KITA LUXEMBURGPLATZ Ortsvorsteherin ärgert sich über Missverständnis
(mab). "Wenn die Leute sowas hören, die denken doch, wir haben einen am Sträußchen!" Ortsvorsteherin Maria Seibert-Gölz (CDU) ist einen Tag nach der Sitzung des Ortsbeirats Mitte noch spürbar verärgert über "falsche Angaben und fehlende Informationen" der Verwaltung (siehe oben stehenden Bericht).

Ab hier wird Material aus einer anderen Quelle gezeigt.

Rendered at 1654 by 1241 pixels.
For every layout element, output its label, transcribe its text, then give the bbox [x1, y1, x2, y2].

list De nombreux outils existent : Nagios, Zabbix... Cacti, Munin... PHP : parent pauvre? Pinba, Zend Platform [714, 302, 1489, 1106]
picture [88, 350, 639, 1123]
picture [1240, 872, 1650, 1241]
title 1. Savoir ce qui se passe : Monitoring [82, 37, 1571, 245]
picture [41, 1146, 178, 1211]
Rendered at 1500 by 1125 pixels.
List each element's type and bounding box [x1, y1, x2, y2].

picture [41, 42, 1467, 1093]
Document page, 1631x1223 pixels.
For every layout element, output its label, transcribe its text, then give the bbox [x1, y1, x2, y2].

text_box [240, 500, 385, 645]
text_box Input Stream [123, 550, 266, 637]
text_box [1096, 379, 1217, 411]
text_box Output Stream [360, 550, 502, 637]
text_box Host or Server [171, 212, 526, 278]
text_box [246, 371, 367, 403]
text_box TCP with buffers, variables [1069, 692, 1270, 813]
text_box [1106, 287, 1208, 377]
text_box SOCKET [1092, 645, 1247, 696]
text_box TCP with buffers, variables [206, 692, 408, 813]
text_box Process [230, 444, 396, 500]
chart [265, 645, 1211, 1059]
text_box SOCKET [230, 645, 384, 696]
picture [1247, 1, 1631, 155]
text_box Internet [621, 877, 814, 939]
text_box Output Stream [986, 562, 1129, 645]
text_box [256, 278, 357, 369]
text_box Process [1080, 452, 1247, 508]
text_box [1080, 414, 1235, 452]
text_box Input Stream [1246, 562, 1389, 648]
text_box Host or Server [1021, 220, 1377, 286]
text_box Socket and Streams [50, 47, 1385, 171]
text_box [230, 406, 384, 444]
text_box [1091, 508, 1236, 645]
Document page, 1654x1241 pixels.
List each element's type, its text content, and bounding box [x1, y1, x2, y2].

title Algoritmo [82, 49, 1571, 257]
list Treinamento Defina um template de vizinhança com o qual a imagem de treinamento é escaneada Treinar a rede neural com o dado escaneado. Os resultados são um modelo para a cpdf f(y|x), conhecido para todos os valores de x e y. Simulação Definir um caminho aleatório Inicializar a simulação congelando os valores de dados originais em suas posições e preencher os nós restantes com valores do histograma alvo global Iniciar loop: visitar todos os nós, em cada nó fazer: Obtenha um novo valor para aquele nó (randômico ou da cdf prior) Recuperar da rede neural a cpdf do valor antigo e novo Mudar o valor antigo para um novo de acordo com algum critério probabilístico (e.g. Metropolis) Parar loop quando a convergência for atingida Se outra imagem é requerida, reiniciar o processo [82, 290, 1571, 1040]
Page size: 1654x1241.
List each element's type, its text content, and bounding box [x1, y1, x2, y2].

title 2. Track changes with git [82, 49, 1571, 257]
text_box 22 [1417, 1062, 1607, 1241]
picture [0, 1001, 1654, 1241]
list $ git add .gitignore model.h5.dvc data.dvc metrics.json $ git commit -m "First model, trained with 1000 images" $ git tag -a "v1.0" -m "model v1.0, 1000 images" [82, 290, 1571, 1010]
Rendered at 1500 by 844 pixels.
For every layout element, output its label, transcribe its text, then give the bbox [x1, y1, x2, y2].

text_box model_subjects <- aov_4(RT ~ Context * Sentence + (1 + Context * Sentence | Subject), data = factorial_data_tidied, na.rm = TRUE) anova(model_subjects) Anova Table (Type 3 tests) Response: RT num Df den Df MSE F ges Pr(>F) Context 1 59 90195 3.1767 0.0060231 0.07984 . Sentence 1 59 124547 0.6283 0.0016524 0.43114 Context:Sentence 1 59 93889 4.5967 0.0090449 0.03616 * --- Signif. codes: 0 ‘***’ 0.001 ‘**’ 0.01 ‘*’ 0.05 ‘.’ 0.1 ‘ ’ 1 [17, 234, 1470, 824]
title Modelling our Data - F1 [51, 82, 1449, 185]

In besonderer Weise trifft dies auf eine in die Antwort zur Kita Geschwister-Stock-Platz eingeflossene Aussage zur Kita Luxemburgplatz zu, wonach die Verlegung der zweiten ins neue Justizgebäude "nicht befürwortet" wird. "Hanebüchener Quatsch", echauffiert sich Seibert-Gölz - tatsächlich sollte eine Verlegung aufs ehemalige Gerichtsgelände geprüft werden; dieser Antrag liegt allerdings über ein Jahr zurück und ist laut der Ortsvorsteherin "lang vom Tisch - und jeder, der in der Verwaltung arbeitet, müsste das auch wissen".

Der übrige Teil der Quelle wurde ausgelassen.